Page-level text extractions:
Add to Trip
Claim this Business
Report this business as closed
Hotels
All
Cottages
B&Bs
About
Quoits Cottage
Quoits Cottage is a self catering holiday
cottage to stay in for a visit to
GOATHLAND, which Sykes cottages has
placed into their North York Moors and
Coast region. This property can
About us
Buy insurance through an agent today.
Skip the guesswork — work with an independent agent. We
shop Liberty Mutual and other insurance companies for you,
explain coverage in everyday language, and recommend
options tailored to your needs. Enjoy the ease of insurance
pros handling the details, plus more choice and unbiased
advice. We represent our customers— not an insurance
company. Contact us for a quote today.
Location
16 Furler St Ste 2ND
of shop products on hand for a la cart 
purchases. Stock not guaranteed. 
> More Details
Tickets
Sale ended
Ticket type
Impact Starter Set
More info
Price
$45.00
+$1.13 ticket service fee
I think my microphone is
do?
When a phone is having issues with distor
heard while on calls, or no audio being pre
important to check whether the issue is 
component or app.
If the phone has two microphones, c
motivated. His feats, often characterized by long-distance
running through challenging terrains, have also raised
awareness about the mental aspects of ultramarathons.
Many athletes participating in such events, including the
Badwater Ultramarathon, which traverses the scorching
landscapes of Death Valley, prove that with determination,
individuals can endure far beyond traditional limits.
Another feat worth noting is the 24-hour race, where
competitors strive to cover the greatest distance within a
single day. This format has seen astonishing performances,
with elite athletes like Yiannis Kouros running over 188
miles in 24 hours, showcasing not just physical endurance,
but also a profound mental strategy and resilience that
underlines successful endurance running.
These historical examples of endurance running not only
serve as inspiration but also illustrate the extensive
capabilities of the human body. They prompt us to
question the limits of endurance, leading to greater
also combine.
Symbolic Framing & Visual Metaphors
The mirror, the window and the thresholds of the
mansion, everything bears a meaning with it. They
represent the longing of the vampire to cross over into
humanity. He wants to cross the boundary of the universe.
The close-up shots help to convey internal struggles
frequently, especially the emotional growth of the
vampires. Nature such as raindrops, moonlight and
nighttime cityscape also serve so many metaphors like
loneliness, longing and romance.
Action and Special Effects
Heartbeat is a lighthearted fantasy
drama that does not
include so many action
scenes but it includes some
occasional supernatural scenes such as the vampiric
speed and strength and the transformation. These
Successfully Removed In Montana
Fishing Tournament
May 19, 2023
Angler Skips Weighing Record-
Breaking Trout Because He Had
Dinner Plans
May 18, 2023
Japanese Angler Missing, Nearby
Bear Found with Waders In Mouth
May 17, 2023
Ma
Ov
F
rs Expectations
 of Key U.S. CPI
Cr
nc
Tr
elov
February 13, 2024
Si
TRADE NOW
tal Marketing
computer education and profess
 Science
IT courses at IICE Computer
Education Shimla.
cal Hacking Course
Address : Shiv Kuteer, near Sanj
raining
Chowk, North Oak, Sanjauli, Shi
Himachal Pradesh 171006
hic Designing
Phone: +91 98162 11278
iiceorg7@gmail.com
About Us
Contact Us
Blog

● **TASK REQUIREMENTS**
Print the records above again, every one, exactly as written.

● **ANSWER BOX**
Add to Trip
Claim this Business
Report this business as closed
Hotels
All
Cottages
B&Bs
About
Quoits Cottage
Quoits Cottage is a self catering holiday
cottage to stay in for a visit to
GOATHLAND, which Sykes cottages has
placed into their North York Moors and
Coast region. This property can
About us
Buy insurance through an agent today.
Skip the guesswork — work with an independent agent. We
shop Liberty Mutual and other insurance companies for you,
explain coverage in everyday language, and recommend
options tailored to your needs. Enjoy the ease of insurance
pros handling the details, plus more choice and unbiased
advice. We represent our customers— not an insurance
company. Contact us for a quote today.
Location
16 Furler St Ste 2ND
of shop products on hand for a la cart 
purchases. Stock not guaranteed. 
> More Details
Tickets
Sale ended
Ticket type
Impact Starter Set
More info
Price
$45.00
+$1.13 ticket service fee
I think my microphone is
do?
When a phone is having issues with distor
heard while on calls, or no audio being pre
important to check whether the issue is 
component or app.
If the phone has two microphones, c
motivated. His feats, often characterized by long-distance
running through challenging terrains, have also raised
awareness about the mental aspects of ultramarathons.
Many athletes participating in such events, including the
Badwater Ultramarathon, which traverses the scorching
landscapes of Death Valley, prove that with determination,
individuals can endure far beyond traditional limits.
Another feat worth noting is the 24-hour race, where
competitors strive to cover the greatest distance within a
single day. This format has seen astonishing performances,
with elite athletes like Yiannis Kouros running over 188
miles in 24 hours, showcasing not just physical endurance,
but also a profound mental strategy and resilience that
underlines successful endurance running.
These historical examples of endurance running not only
serve as inspiration but also illustrate the extensive
capabilities of the human body. They prompt us to
question the limits of endurance, leading to greater
also combine.
Symbolic Framing & Visual Metaphors
The mirror, the window and the thresholds of the
mansion, everything bears a meaning with it. They
represent the longing of the vampire to cross over into
humanity. He wants to cross the boundary of the universe.
The close-up shots help to convey internal struggles
frequently, especially the emotional growth of the
vampires. Nature such as raindrops, moonlight and
nighttime cityscape also serve so many metaphors like
loneliness, longing and romance.
Action and Special Effects
Heartbeat is a lighthearted fantasy
drama that does not
include so many action
scenes but it includes some
occasional supernatural scenes such as the vampiric
speed and strength and the transformation. These
Successfully Removed In Montana
Fishing Tournament
May 19, 2023
Angler Skips Weighing Record-
Breaking Trout Because He Had
Dinner Plans
May 18, 2023
Japanese Angler Missing, Nearby
Bear Found with Waders In Mouth
May 17, 2023
Ma
Ov
F
rs Expectations
 of Key U.S. CPI
Cr
nc
Tr
elov
February 13, 2024
Si
TRADE NOW
tal Marketing
computer education and profess
 Science
IT courses at IICE Computer
Education Shimla.
cal Hacking Course
Address : Shiv Kuteer, near Sanj
raining
Chowk, North Oak, Sanjauli, Shi
Himachal Pradesh 171006
hic Designing
Phone: +91 98162 11278
iiceorg7@gmail.com
About Us
Contact Us
Blog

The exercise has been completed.